## What the task requires
Scan the lines below for the string "κύρια" and copy every one that has it.

## Entries provided
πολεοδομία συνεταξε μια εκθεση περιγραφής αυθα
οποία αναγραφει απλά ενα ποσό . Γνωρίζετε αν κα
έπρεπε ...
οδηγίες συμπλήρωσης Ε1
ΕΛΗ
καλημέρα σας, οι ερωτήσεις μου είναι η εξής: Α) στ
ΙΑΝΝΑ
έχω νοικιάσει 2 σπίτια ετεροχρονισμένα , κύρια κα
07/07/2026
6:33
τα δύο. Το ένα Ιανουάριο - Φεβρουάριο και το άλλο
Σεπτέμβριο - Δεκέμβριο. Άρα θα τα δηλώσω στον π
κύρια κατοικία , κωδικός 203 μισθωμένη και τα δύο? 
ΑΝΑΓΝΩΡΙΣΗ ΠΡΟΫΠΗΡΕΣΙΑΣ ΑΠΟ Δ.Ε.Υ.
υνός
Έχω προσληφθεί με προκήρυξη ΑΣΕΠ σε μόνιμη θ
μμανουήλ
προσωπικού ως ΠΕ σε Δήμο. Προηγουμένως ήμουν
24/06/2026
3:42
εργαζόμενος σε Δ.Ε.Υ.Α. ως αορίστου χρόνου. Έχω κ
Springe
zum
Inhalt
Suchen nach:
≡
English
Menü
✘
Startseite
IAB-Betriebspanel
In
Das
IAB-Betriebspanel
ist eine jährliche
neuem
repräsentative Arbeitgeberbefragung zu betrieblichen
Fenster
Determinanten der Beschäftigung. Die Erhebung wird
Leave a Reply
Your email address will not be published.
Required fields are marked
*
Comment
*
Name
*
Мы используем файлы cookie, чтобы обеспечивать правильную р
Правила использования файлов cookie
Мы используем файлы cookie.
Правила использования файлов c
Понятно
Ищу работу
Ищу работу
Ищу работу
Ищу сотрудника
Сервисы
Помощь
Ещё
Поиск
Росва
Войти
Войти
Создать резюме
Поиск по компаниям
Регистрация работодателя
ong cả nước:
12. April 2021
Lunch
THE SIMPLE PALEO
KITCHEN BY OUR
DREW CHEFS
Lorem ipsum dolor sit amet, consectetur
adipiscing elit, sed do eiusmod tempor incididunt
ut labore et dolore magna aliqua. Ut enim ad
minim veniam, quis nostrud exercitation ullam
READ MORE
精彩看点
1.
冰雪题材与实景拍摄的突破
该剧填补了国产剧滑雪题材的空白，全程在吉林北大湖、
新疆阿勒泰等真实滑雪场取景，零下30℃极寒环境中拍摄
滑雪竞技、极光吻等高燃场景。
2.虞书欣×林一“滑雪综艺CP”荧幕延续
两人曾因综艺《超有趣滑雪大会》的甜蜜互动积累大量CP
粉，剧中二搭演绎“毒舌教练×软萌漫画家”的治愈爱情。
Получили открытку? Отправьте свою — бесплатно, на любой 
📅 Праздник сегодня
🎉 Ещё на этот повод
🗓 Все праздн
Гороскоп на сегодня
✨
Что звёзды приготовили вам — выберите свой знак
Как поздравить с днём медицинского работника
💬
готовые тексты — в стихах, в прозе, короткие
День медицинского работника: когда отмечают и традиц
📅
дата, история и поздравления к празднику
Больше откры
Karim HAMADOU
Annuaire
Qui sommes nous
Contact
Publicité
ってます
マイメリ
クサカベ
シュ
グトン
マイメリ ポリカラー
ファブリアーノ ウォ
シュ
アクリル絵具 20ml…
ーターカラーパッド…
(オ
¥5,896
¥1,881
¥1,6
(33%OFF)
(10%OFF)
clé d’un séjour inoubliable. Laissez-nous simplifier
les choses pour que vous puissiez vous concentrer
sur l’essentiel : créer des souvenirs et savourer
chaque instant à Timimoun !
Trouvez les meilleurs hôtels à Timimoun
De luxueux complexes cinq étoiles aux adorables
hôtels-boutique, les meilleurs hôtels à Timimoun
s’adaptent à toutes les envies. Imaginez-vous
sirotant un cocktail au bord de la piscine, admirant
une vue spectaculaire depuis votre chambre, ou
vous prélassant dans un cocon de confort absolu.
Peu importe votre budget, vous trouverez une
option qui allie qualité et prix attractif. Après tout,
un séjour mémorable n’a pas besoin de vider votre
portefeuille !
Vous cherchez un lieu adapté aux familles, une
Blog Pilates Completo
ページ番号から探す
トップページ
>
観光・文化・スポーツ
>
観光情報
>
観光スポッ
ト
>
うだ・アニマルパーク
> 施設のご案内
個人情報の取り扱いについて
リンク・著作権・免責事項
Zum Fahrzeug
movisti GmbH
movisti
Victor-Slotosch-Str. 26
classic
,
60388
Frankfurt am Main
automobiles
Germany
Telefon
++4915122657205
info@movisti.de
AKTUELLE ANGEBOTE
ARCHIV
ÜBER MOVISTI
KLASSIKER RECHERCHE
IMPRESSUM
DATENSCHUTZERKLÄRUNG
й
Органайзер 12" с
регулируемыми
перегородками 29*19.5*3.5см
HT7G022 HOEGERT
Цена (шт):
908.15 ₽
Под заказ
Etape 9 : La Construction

## Finished exercise
έχω νοικιάσει 2 σπίτια ετεροχρονισμένα , κύρια κα
κύρια κατοικία , κωδικός 203 μισθωμένη και τα δύο? 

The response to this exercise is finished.